Tuesday, July 19, 2011

The Mean Streets of Assassin's Creed

As part of my summer sojourn into the recent past, I finished playing the first Assassin's Creed. Despite its flaws, I enjoyed my time with the game and its surprisingly dense environments. Although there is plenty of repetition in terms of character models and ambient dialogue, I feet that the game captures the essence of what it is like to walk through a crowded city. In particular, Assassin's Creed's beggars and panhandlers give the game's world a recognizable, albeit sad, sense of authenticity.

When I play open world games, the environment usually becomes a glorified obstacle course. The skyscrapers in Infamous become obstacles and the vast expanse of Red Dead Redemption acts as dead space between settlements. Human NPCs quickly become moving set dressing that I usually ignore unless I see a colorful "!" above their head. These familiar quest-givers exist in Assassin's Creed, but so do beggars, whose actions influence the game more subtly.

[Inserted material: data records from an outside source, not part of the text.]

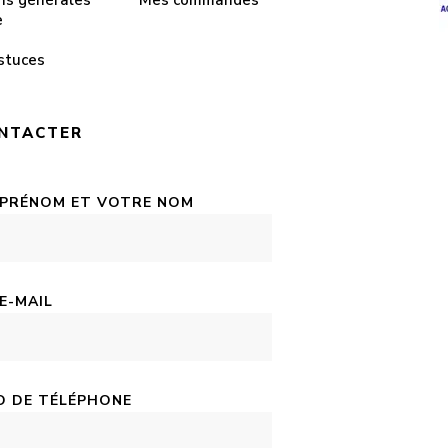
ns générales
Mes commandes
e
stuces
NTACTER
 PRÉNOM ET VOTRE NOM
E-MAIL
 DE TÉLÉPHONE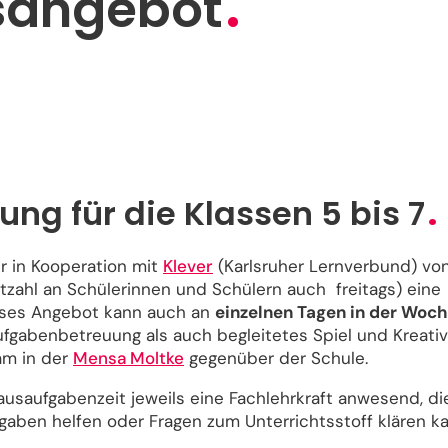
sangebot
g für die Klassen 5 bis 7
r in Kooperation mit
Klever
(Karlsruher Lernverbund) vo
zahl an Schülerinnen und Schülern auch freitags) eine
ieses Angebot kann auch an
einzelnen Tagen in der Woc
gabenbetreuung als auch begleitetes Spiel und Kreativ
am in der
Mensa Moltke
gegenüber der Schule.
usaufgabenzeit jeweils eine Fachlehrkraft anwesend, di
aben helfen oder Fragen zum Unterrichtsstoff klären ka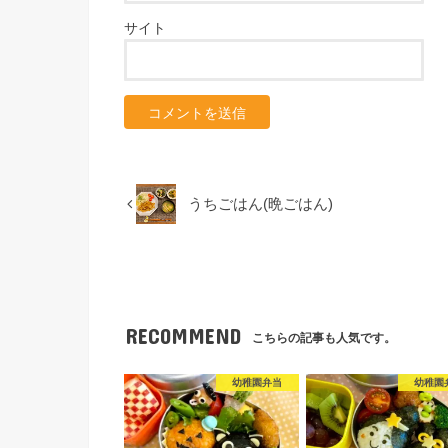
サイト
うちごはん(晩ごはん)
RECOMMEND
こちらの記事も人気です。
幼稚園弁当
幼稚園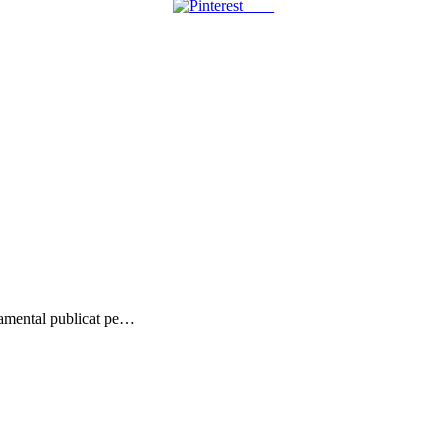
Save
namental publicat pe…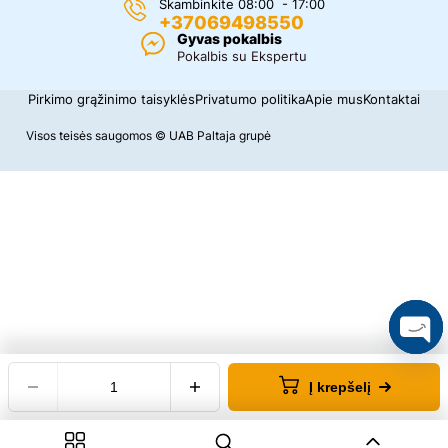
Skambinkite 08:00 - 17:00
+37069498550
Gyvas pokalbis
Pokalbis su Ekspertu
Pirkimo grąžinimo taisyklės
Privatumo politika
Apie mus
Kontaktai
Visos teisės saugomos © UAB Paltaja grupė
O
p
Į krepšelį
e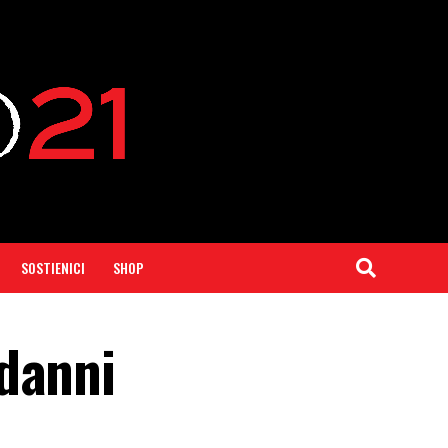
SOSTIENICI
SHOP
 danni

Assassin's Creed affords no real way to help these down and out digital denizens, but they still impact the player's experience. I can't recall another game in which characters would run up and begin touching my avatar, impeding his progress while soliciting money. I've lived in urban areas of California most of my life, which means I'm no stranger to homelessness and aggressive panhandling. I found myself performing the virtual equivalent of an act familiar to many city-dwelling folk: don't stop, don't engage in conversation, justify your
rejection ("My taxes help him...I give to charity...It's probably a scam...He'll just end up buying booze, etc.") and stay focused on the task at hand. I'm sure overthrowing the Templars will do more for the downtrodden a few shekels. Their plight, tragic as it was, could not be solved with a blade and was thus relegated to the back burner.

Try as I might to live on the rooftops and take in the city as an elevated observer, I often found myself on the ground, surrounded by the people I sought to ignore. Though Assassin's Creed has no formal "morality" system, panhandlers do present a dilemma. I routinely found my progress slowed by an insistent beggar. As arrows zipped past my head, I cursed the pushy panhandlers that had knocked me into a group of surly guards. Occasionally, I'd lose my temper and shove people to the ground and out of my way. Any satisfaction in doing so was short lived: aggressive actions either alerted the guards or elicited jeers and disapproving shouts from other citizens. At times, it was hard not to feel like a jerk, even though I knew they were only virtual people.

For me, the beggars in Assassin's Creed demonstrate that games don't have to express morality quantitatively in order to effectively explore the concept. True, being rude to the beggars invites mechanical penalties, but their biggest impact comes on an emotional level. The beggars were designed to frustrate me and they did so splendidly: I was frustrated that they were getting in my way, frustrated that I couldn't do anything to help them, frustrated that I would sometimes give in selfishness and treat them cruelly, and frustrated that all of these feelings were uncomfortably familiar.

Turning the game off silenced the pleading, desperation, and hostility of Assassin's Creed's world. I could walk away, confident in my powerlessness. I couldn't help those people; it just wasn't in the programming, but I still felt a twinge of guilt now and then.

Such twinges were sharpened when I realized that my attitude towards medieval Jerusalem's poor was a derivative of my experiences in real, contemporary cities. Retreating into the relatively luxurious privilege of my daily life doesn't mean that San Francisco's streets have been switched off. Helping real people might not be simple or easy, but it is possible, which makes the similarity between my responses to virtual and real panhandling all the more troubling.